Compared with the women in the study, the men had higher SMI (53 vs. 45 cm2/m2; P < .001) and VATI (39 vs. 31; cm2/m2; P < .001), lower SATI (48 vs. 67 c2/m2; P < .001), and were more likely to have sarcopenia (42% vs. 24%; P < .001).

Low SATI in women — less than 60 c2m2 — correlated independently with mortality (AUC = 0.64; 95% CI, 0.56-0.71). Women with a low SATI had a significantly higher mortality risk (HR = 2.06; 95% CI, 1.08-3.91) and survival rates of 71% at 6 months, 64% at 1 year, 52% at 2 years, and 36% at 5 years compared with 84%, 78%, 70% and 61% in patients with high SATI

In men, SMI correlated independently with mortality risk (HR = 0.98; 95% CI, 0.96-1), whereas the researchers observed no correlation between mortality risk in men and either VATI or SATI values.

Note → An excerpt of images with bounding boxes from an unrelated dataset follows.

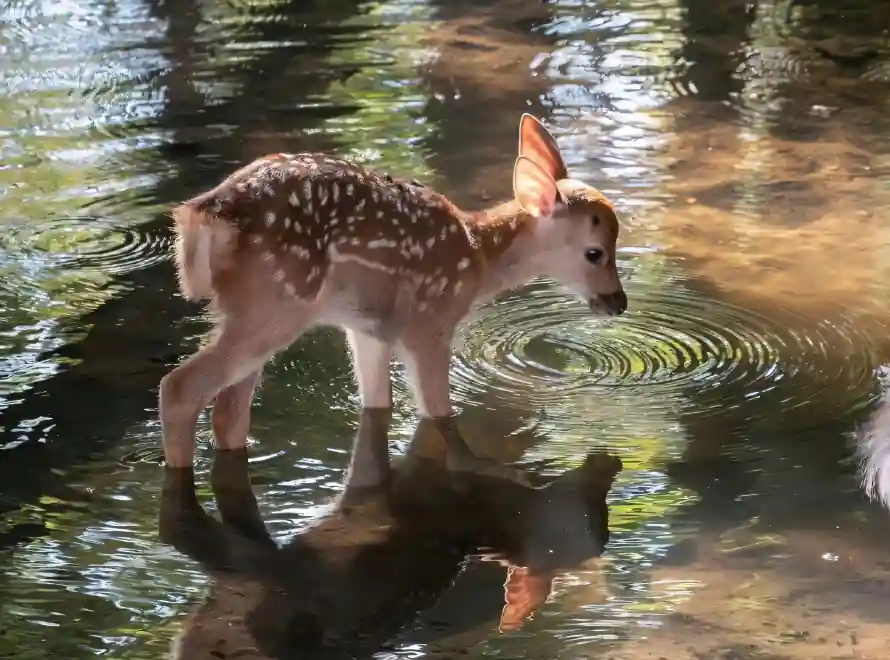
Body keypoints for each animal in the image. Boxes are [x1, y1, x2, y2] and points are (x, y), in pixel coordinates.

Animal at [160, 113, 627, 468]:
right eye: (595, 252)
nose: (618, 302)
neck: (477, 257)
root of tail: (203, 215)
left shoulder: (367, 329)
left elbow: (376, 408)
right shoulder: (429, 325)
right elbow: (439, 415)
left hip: (253, 310)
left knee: (228, 411)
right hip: (276, 302)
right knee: (180, 388)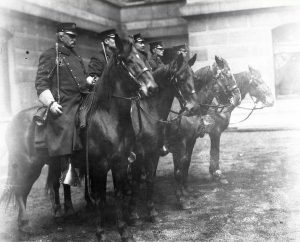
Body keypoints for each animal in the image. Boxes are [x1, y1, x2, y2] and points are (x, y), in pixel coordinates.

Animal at [0, 36, 159, 242]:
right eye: (129, 60)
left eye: (144, 58)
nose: (153, 88)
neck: (109, 117)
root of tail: (14, 120)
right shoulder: (99, 166)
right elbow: (100, 198)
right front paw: (100, 232)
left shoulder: (121, 163)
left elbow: (118, 195)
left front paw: (124, 231)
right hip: (28, 165)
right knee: (21, 189)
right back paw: (26, 224)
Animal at [164, 55, 241, 209]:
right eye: (227, 75)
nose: (238, 97)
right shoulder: (179, 144)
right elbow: (179, 169)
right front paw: (181, 199)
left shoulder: (191, 140)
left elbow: (186, 163)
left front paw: (186, 190)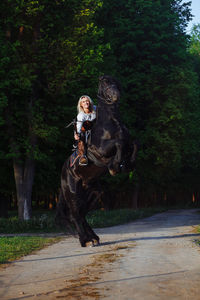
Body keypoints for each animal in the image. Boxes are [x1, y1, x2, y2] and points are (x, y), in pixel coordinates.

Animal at [55, 75, 138, 246]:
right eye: (104, 84)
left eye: (115, 82)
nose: (115, 96)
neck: (111, 124)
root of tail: (63, 174)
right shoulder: (101, 150)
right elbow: (118, 144)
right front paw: (114, 167)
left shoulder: (129, 143)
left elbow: (134, 143)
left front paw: (129, 165)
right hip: (73, 193)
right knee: (75, 215)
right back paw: (85, 240)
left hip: (93, 193)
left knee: (82, 214)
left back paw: (94, 238)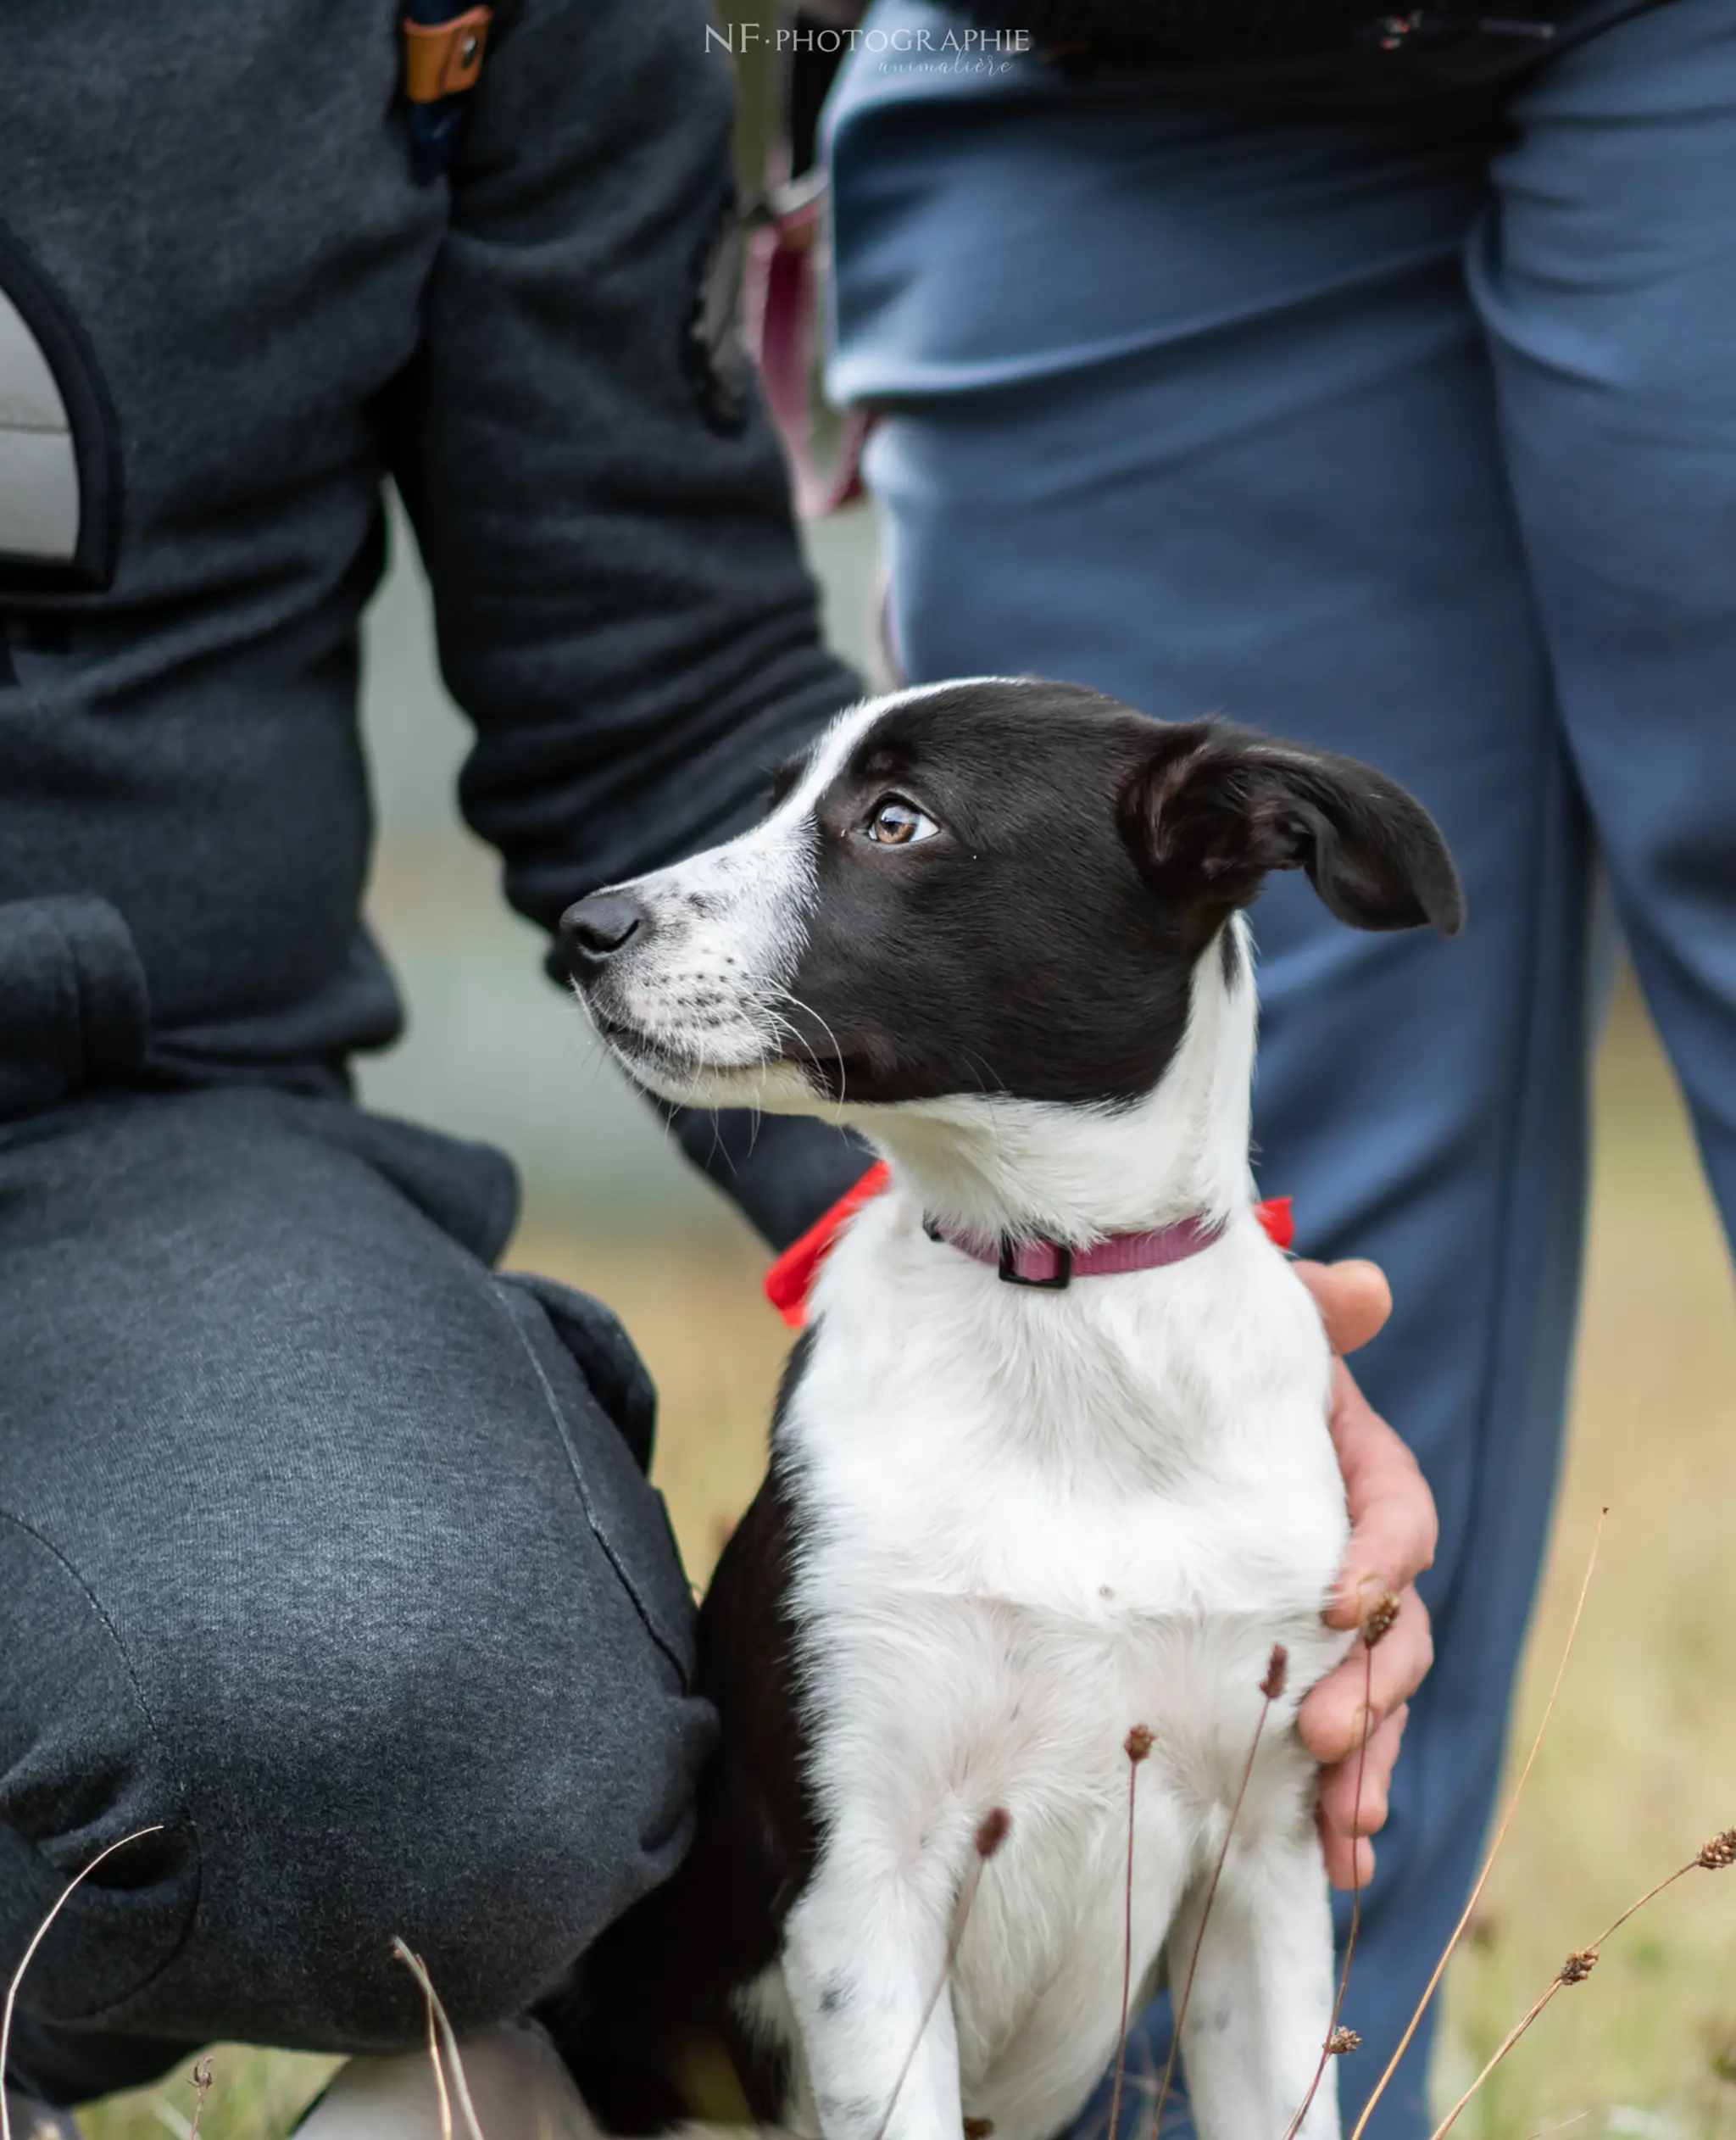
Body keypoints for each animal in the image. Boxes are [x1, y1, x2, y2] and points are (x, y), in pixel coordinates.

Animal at [548, 680, 1455, 2140]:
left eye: (895, 820)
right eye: (774, 799)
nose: (584, 931)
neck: (1055, 1301)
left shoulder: (1262, 1873)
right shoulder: (861, 1885)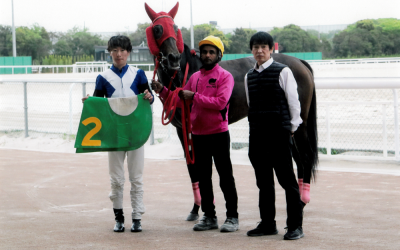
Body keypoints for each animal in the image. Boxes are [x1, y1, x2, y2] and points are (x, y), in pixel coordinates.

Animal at [145, 1, 318, 217]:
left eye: (175, 28)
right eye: (157, 29)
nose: (173, 58)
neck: (187, 74)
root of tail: (300, 62)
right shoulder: (181, 129)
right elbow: (191, 167)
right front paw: (196, 208)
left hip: (299, 123)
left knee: (305, 157)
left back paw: (302, 201)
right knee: (298, 159)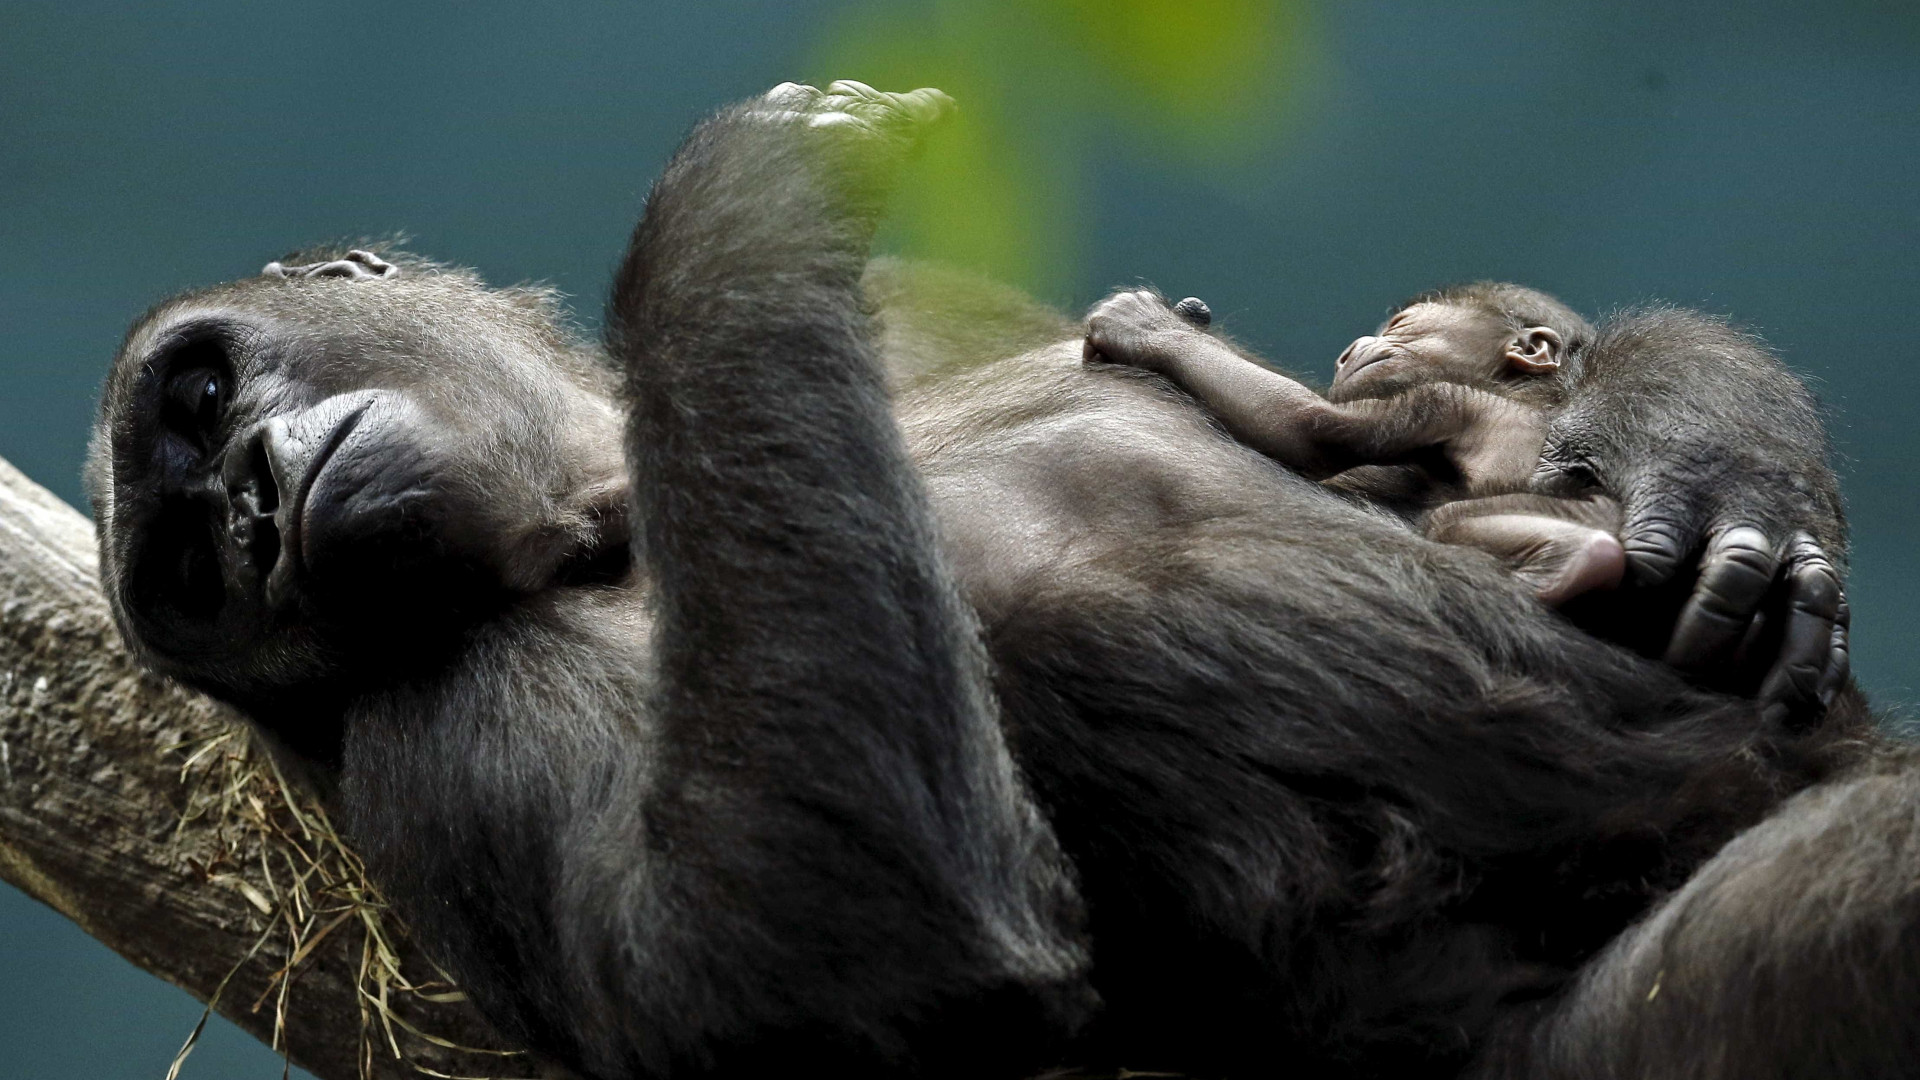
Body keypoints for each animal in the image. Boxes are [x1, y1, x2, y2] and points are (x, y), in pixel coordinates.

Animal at [1090, 284, 1612, 607]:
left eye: (1399, 325)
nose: (1347, 353)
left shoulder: (1440, 399)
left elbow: (1309, 428)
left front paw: (1145, 326)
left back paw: (1574, 561)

“Subcutaneous adipose tissue plays an important role in energy storage; low SATI may reflect the severe energy exhaustion caused by cirrhosis, leading to the poor clinical outcomes,” the researchers wrote. “Our results support the need for further studies to investigate potential interactions between muscle and subcutaneous adipose indices on mortality.” – by Talitha Bennett

Disclosure: The authors report no relevant financial disclosures.